Prima Lettura Sir 24,1-4.12-16 Dal libro del Siràcide
La sapienza fa il proprio elogio,
in Dio trova il proprio vanto,
in mezzo al suo popolo proclama la sua gloria.
Nell’assemblea dell’Altissimo apre la bocca,
dinanzi alle sue schiere proclama la sua gloria,
in mezzo al suo popolo viene esaltata,
nella santa assemblea viene ammirata,
nella moltitudine degli eletti trova la sua lode
e tra i benedetti è benedetta, mentre dice:
«Allora il creatore dell’universo mi diede un ordine,
colui che mi ha creato mi fece piantare la tenda e mi disse:
“Fissa la tenda in Giacobbe e prendi eredità in Israele,
affonda le tue radici tra i miei eletti” .

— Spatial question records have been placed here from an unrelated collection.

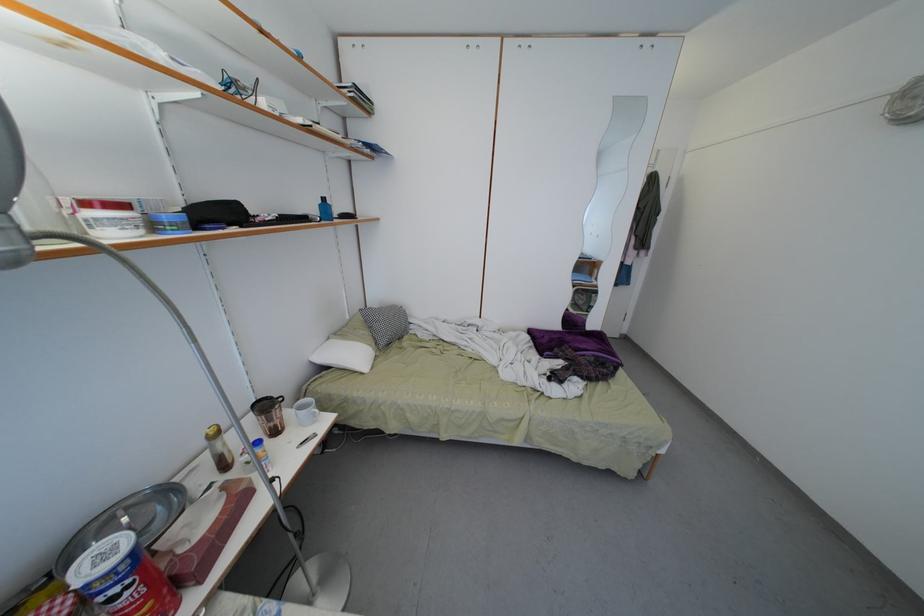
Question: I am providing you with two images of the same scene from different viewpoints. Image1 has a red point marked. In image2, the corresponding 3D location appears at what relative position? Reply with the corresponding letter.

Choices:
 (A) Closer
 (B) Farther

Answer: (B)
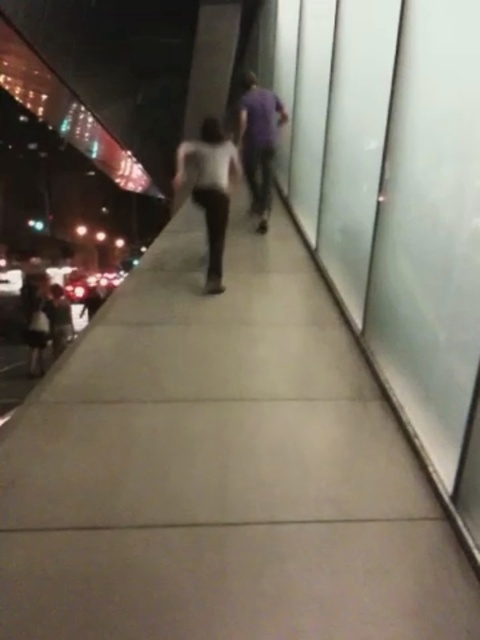
Is point (216, 198) less distant than point (249, 74)?

Yes, point (216, 198) is in front of point (249, 74).

You are a GUI agent. You are given a task and a screenshot of the screen. Output one action in this format:
    pyautogui.click(x=<x>, y=<y>)
    Task: Click on the white matte shirt at center
    
    Given the screenshot: What is the action you would take?
    pyautogui.click(x=210, y=188)

Does point (81, 429) come farther from viewer compared to point (216, 289)?

No.

Can you confirm if gray concrete pavement at center is positioned to the left of white matte shirt at center?

Indeed, gray concrete pavement at center is positioned on the left side of white matte shirt at center.

Identify the location of gray concrete pavement at center. [220, 468].

What are the coordinates of `gray concrete pavement at center` in the screenshot? It's located at (220, 468).

Who is more distant from viewer, (12, 524) or (264, 225)?

Positioned behind is point (264, 225).

Can you confirm if gray concrete pavement at center is bigger than purple matte shirt at center?

Correct, gray concrete pavement at center is larger in size than purple matte shirt at center.

Does point (406, 556) lie in front of point (255, 122)?

Yes, it is in front of point (255, 122).

Locate an element on the screen. gray concrete pavement at center is located at coordinates (220, 468).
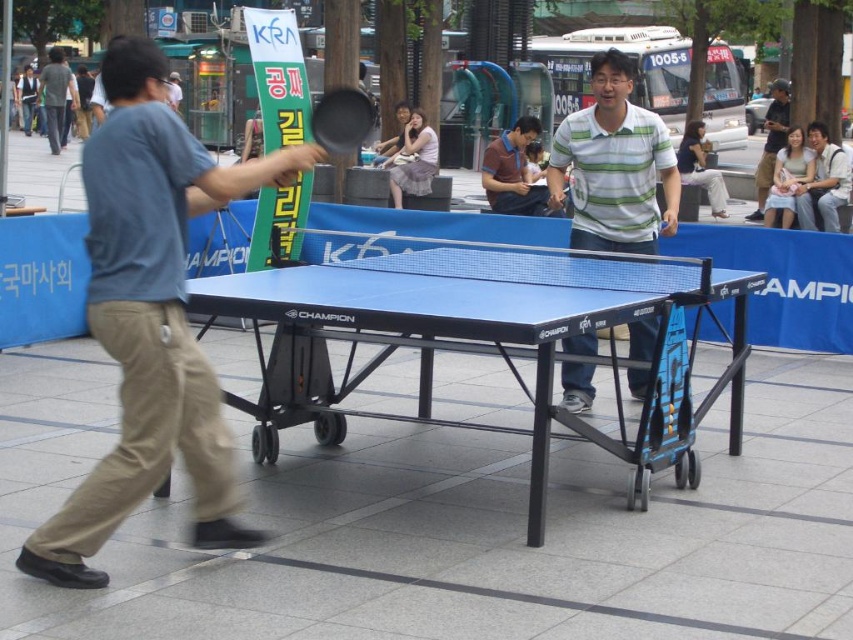
Between point (334, 99) and point (712, 216), which one is positioned behind?

The point (712, 216) is more distant.

From the picture: Who is positioned more to the left, black rubber paddle at center or dark blue shirt at center?

Positioned to the left is black rubber paddle at center.

Locate an element on the screen. The height and width of the screenshot is (640, 853). black rubber paddle at center is located at coordinates (341, 120).

Locate an element on the screen. light brown leather jacket at upper right is located at coordinates (822, 182).

Who is more distant from viewer, [807,182] or [415,125]?

Point [415,125]

Find the location of a particular element. The height and width of the screenshot is (640, 853). light brown leather jacket at upper right is located at coordinates click(822, 182).

Is striped cotton polo shirt at center above dark blue jeans at center?

Incorrect, striped cotton polo shirt at center is not positioned above dark blue jeans at center.

In the scene shown: Does striped cotton polo shirt at center have a greater height compared to dark blue jeans at center?

Incorrect, striped cotton polo shirt at center's height is not larger of dark blue jeans at center's.

Where is `striped cotton polo shirt at center`? This screenshot has height=640, width=853. striped cotton polo shirt at center is located at coordinates (614, 164).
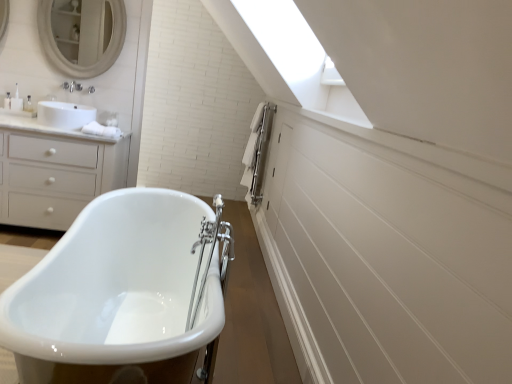
Question: Is white matte chest of drawers at left in front of white glossy bathtub at center?

Choices:
 (A) no
 (B) yes

Answer: (A)

Question: Does white matte chest of drawers at left contain white glossy bathtub at center?

Choices:
 (A) no
 (B) yes

Answer: (A)

Question: From a real-world perspective, is white matte chest of drawers at left located beneath white glossy bathtub at center?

Prima dei secoli, fin dal principio,
egli mi ha creato, per tutta l’eternità non verrò meno.
Nella tenda santa davanti a lui ho officiato
e così mi sono stabilita in Sion.
Nella città che egli ama mi ha fatto abitare
e in Gerusalemme è il mio potere.
Ho posto le radici in mezzo a un popolo glorioso,
nella porzione del Signore è la mia eredità,
nell’assemblea dei santi ho preso dimora».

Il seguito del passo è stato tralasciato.